Foto: Suna Sun @mariasuna_

Otros que llegan con la aspiración de ser los mejores son Carolina Durante, los cuales recogen el guante elevando el componente del espectáculo a su máxima expresión. Despliegan así sobre las tablas el Gran Circo Durante, rodeándose de orquesta, payasos, forzudos e incluso un hombre bala para respaldar un conjunto de canciones que el público corea de principio a fin, ratificando de esta manera su ya estatus de banda generacional. El grueso del concierto lo forman las canciones de su último trabajo, ese “Elige tu propia aventura” que hay quien ya lo califica como su propio “Una semana en el motor de un autobús” y que todos sabemos que es ya de por sí un hito en la carrera de los Carolina. Se hace corto el espectáculo, queremos seguir saltando. Terminado el circo, mientras Deafheaven descargan su densidad blackgaze en el escenario principal, la Zona Gromenagüer vive su propio microclima underground con Jordi Ganchitos, micrófono en mano y gorra plana en la cabeza, que desata la locura con temas como “La calvoleta” o “Cena de empresa”, acompañado en esta última por un Javi Ferrara de Parquesvr caracterizado de un hilarante Zoolander de ojos azules. Arte y mala baba de la mano, siempre acertado el Ganchitos.
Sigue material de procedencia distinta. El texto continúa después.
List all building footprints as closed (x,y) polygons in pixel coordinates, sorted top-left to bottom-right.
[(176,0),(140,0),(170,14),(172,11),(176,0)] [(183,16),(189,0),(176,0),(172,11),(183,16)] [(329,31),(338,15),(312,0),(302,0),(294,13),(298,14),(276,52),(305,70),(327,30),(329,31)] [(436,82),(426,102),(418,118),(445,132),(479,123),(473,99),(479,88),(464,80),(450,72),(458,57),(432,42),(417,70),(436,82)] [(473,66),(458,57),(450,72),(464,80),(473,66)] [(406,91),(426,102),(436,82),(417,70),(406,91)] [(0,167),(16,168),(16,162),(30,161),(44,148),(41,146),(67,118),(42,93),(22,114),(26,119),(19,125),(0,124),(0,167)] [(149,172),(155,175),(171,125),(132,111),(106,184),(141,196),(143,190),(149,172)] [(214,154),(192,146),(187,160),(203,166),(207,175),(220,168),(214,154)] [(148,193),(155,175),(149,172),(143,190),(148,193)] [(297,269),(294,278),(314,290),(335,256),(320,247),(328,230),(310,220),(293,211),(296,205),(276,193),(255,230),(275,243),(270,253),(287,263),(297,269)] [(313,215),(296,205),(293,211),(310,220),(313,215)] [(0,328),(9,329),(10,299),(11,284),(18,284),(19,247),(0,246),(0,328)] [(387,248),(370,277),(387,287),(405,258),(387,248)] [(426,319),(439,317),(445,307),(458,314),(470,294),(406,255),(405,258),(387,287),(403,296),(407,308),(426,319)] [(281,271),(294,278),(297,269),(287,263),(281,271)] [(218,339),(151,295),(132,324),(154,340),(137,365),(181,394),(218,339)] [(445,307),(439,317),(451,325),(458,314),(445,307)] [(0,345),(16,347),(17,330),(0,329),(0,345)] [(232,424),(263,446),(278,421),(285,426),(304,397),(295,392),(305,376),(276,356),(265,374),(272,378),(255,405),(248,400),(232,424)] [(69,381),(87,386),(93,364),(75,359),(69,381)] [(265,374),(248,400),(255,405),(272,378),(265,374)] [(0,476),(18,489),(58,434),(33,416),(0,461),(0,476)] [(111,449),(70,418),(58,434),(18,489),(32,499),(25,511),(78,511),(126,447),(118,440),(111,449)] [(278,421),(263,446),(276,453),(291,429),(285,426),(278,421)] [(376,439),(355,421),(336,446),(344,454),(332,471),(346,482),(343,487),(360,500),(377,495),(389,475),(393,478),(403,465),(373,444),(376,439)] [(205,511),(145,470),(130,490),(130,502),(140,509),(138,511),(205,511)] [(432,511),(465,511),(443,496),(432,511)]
Foto: Suna Sun @mariasuna_

Se acerca el final y esto es ya  una carrera cuesta abajo y sin frenos. El punk combativo de Upchuck no da un segundo de tregua, seguido por la acidez e inmediatez de Las Petunias y la contundencia industrial del dúo/trío irlandés Chalk, que deja con la boca abierta a los rezagados y a todos aquellos inocentes que no los conocen aún: Brutales. El broche definitivo lo pone Cervatana. Con los sintes crudos y machacones de la escisión de DMBK, la voz de Miguelito García y los movimientos hipnóticos de la bailarina Elena Gog, el Canela Party clausura su decimonovena edición rebasando cualquier expectativa previa.

Foto: Javier Rosa

Un desparrame modélico, una fiesta salvaje y respetuosa que ojalá se repita durante muchos años más bajo la bendición de Chiquito.